🤖 AI Summary
Existing active mapping approaches fail to effectively integrate multimodal large language models (MLLMs) and neglect the critical impact of localization uncertainty on embodied agents. This paper proposes the first semantic-driven active mapping framework tailored for embodied agents: an MLLM serves as a zero-shot semantic planner enabling long-horizon, task-oriented exploration decisions; concurrently, a short-horizon action optimization mechanism—grounded in 3D Gaussian Splatting (3DGS) representation and Fisher information theory—explicitly accounts for localization uncertainty, jointly maximizing environmental information gain while minimizing pose estimation error. Evaluated on the Gibson and Habitat-Matterport benchmarks, our method achieves state-of-the-art performance, improving mapping completeness by +12.7% and enhancing localization robustness with a 23.4% reduction in pose estimation error.
📝 Abstract
We present an active mapping system that could plan for long-horizon exploration goals and short-term actions with a 3D Gaussian Splatting (3DGS) representation.

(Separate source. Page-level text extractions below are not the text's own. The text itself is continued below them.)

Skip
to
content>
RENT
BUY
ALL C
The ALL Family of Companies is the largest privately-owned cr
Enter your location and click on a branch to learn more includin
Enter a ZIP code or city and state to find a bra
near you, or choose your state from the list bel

Existing methods either did not take advantage of recent developments in multimodal Large Language Models (LLM) or did not consider challenges in localization uncertainty, which is critical in embodied agents. We propose employing multimodal LLMs for long-horizon planning in conjunction with detailed motion planning using our information-based algorithm. By leveraging high-quality view synthesis from our 3DGS representation, our method employs a multimodal LLM as a zero-shot planner for long-horizon exploration goals from the semantic perspective. We also introduce an uncertainty-aware path proposal and selection algorithm that balances the dual objectives of maximizing the information gain for the environment while minimizing the cost of localization errors. Experiments conducted on the Gibson and Habitat-Matterport 3D datasets demonstrate state-of-the-art results of the proposed method.